== Exercise requirements ==
Copy out the abstract on the programmable droplet-based microfluidic reaction array word for word, from title to final sentence.

== Document excerpt ==
»»

A programmable droplet-based microfluidic reaction array applied to multiparameter single cell analysis
Kaston Leung, Hans Zahn, Tim Leaver, and Carl Hansen
Centre for High-Throughput Biology, University of British Columbia
Microfluidic systems have been shown to provide numerous advantages for biological analysis including automation, enhanced reaction efficiency in nanoliter volumes, and cost-effective analysis of limited samples. Yet the application of microfluidics to biological research remains restricted to laboratories focused on device development. This is due to conventional design methodology which “hardwires” devices for specific fluid handling steps, necessitating a custom design and fabrication cycle for each application or change in assay protocol. Such design iterations require expensive equipment and specialized training for microfabrication, which are inaccessible to the typical biologist. A general, flexible, and user-programmable microfluidic platform would remove this barrier to widespread adoption of microfluidics by the general scientific community.
Here, we present a droplet-based programmable microfluidic reaction array, which combines the flow control of microvalves with the compartmentalization of droplets to enable programmable formulation of an array of nanoliter-scale reactions. Using integrated peristaltic pumping, user-defined reagent volumes are dispensed into droplets in an oil phase, which are directed to any one of 95 individually addressable storage chambers designed to merge all incoming droplets. The consecutive merging of user-defined sequences of droplets of different reagents allows for the assembly of any multistep reaction with fully programmable composition, timing, and volume. In addition, an integrated cell sorter, which allows for phenotypic sorting of single cells, enables execution of any single cell assay protocol. An integrated elution nozzle and a robotic interface permit automated elution of reaction products from individual chambers directly into standard microfuge tubes for further off-chip analysis.

««

== Available data ==
»»

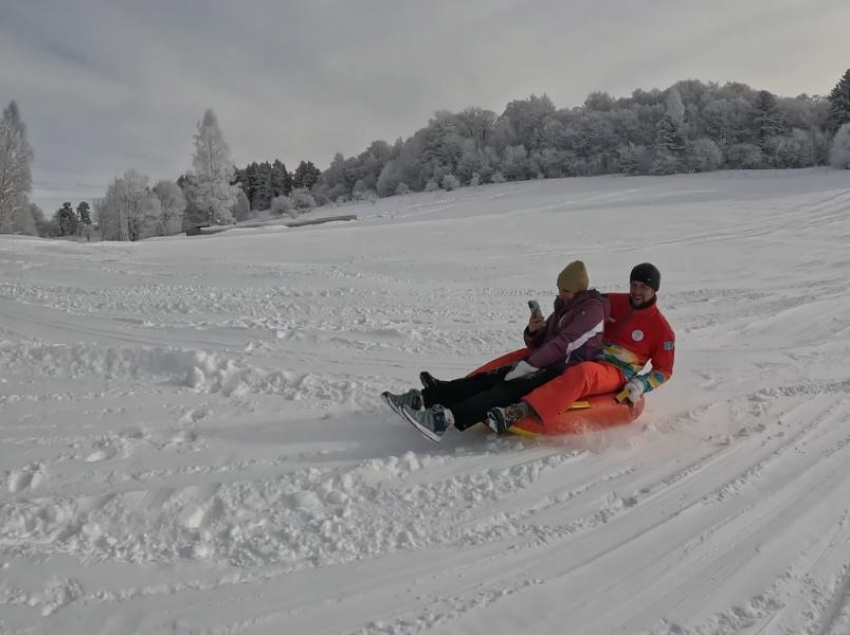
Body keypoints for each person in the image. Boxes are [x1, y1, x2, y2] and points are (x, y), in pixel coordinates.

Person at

««

== Response area ==
A programmable droplet-based microfluidic reaction array applied to multiparameter single cell analysis
Kaston Leung, Hans Zahn, Tim Leaver, and Carl Hansen
Centre for High-Throughput Biology, University of British Columbia
Microfluidic systems have been shown to provide numerous advantages for biological analysis including automation, enhanced reaction efficiency in nanoliter volumes, and cost-effective analysis of limited samples. Yet the application of microfluidics to biological research remains restricted to laboratories focused on device development. This is due to conventional design methodology which “hardwires” devices for specific fluid handling steps, necessitating a custom design and fabrication cycle for each application or change in assay protocol. Such design iterations require expensive equipment and specialized training for microfabrication, which are inaccessible to the typical biologist. A general, flexible, and user-programmable microfluidic platform would remove this barrier to widespread adoption of microfluidics by the general scientific community.
Here, we present a droplet-based programmable microfluidic reaction array, which combines the flow control of microvalves with the compartmentalization of droplets to enable programmable formulation of an array of nanoliter-scale reactions. Using integrated peristaltic pumping, user-defined reagent volumes are dispensed into droplets in an oil phase, which are directed to any one of 95 individually addressable storage chambers designed to merge all incoming droplets. The consecutive merging of user-defined sequences of droplets of different reagents allows for the assembly of any multistep reaction with fully programmable composition, timing, and volume. In addition, an integrated cell sorter, which allows for phenotypic sorting of single cells, enables execution of any single cell assay protocol. An integrated elution nozzle and a robotic interface permit automated elution of reaction products from individual chambers directly into standard microfuge tubes for further off-chip analysis.